‘NOSSA MEMÓRIA ESTÁ VIRANDO CINZAS’
Dom João de Orleans e Bragança está se dispondo a ceder parte de seu acervo para o governo federal na tentativa de ajudar na reconstrução da história do Brasil, conforme publicou ontem o blog na coluna. Até a mesa onde foi assinada a Lei Áurea está na casa onde mora, em Paraty. Há também fotografias da coleção de D. Pedro II, gravuras e telas . “Isso será decidido com a direção do Ibram e do Museu Nacional”, contou ontem à coluna. Arrasado com o incêndio no museu, no domingo, explicou: “Sigo o dever histórico da família imperial de estar presente e servir ao Brasil sempre.” Os moldes do “empréstimo” seriam os mesmos usados ao montar o Museu Imperial de Petrópolis, a Pinacoteca de São Paulo e ao Instituto Moreira Salles.

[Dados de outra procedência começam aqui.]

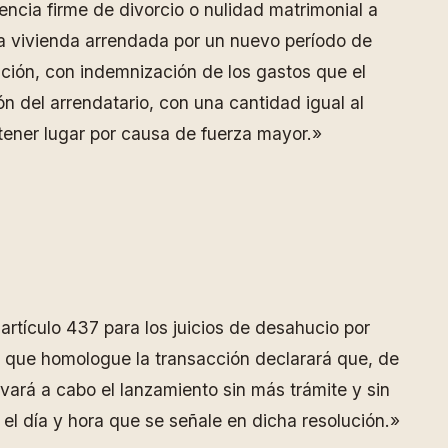
ncia firme de divorcio o nulidad matrimonial a
 la vivienda arrendada por un nuevo período de
nción, con indemnización de los gastos que el
n del arrendatario, con una cantidad igual al
tener lugar por causa de fuerza mayor.»
artículo 437 para los juicios de desahucio por
ón que homologue la transacción declarará que, de
evará a cabo el lanzamiento sin más trámite y sin
n el día y hora que se señale en dicha resolución.»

O sucessor mais popular da família – conhecido como “Joãozinho príncipe” – acredita que o episódio foi “mais um resultado do saque que nossos dirigentes fazem ao Brasil”, ressaltando que não havia água nos hidrantes, não havia “recursos de defesa contra fogo” aprovados pelo Corpo de Bombeiros e só uma escada Magirus servia, solitária, para combater as chamas. Ele esteve ontem no local para verificar o estrago. Para o também fotógrafo, que mora boa parte do ano em Paraty – onde mantém uma imobiliária e a Pousada do Príncipe –, o desastre é o retrato da decadência humana e política a que chegou o Brasil. “A memória, a identidade, a nossa história, tudo reduzido a cinzas.” Este, desabafa, “é o quadro do País”
onde não existe “nenhum interesse cívico, da nação, com o futuro. Só a rapinagem de esquerda e de direita, sem limites. São todos culpados”.
Diferentemente de outros membros na família, ele não acha que os sucessores da família imperial deveriam entrar na política. Entretanto, tem certeza de que os governantes brasileiros não têm mais condição de dar nada ao País. “Ou se reforma a máquina do Estado e do governo ou tudo vai continuar igual, com os centrões e os ‘golpistas’ aliados aos ‘golpeados’. Para mim, a maior parte dos líderes da esquerda e direita perderam a moral, a ética e o respeito. Não deveriam se candidatar.”
A criação de museus e instituições de cultura faz parte da valorização da identidade de uma Nação – e, segundo Joãozinho, D. João VI sabia que o Brasil seria em breve independente
–e assim precisaria se conhecer e se valorizar como povo. “Quatro anos antes da independência, D. Pedro I adquiriu para o museu uma coleção de múmias numa época em que não havia grande interesse pela história egípcia.” E a imperatriz Tereza Cristina, trisavó de dom Joãozinho, trocou com seu irmão, rei das Duas Sicílias, vasos etruscos por peças e ornamentos indígenas brasileiras então de grande interesse na Europa. Quanto às promessas de reconstrução, ele diz que “estão mentindo. O acervo de 20 milhões de peças catalogadas se perdeu para sempre. Como também se perderam 200 anos de trabalho de quem se dedicou à construção e à pesquisa no Museu Nacional, funcionários e educadores”.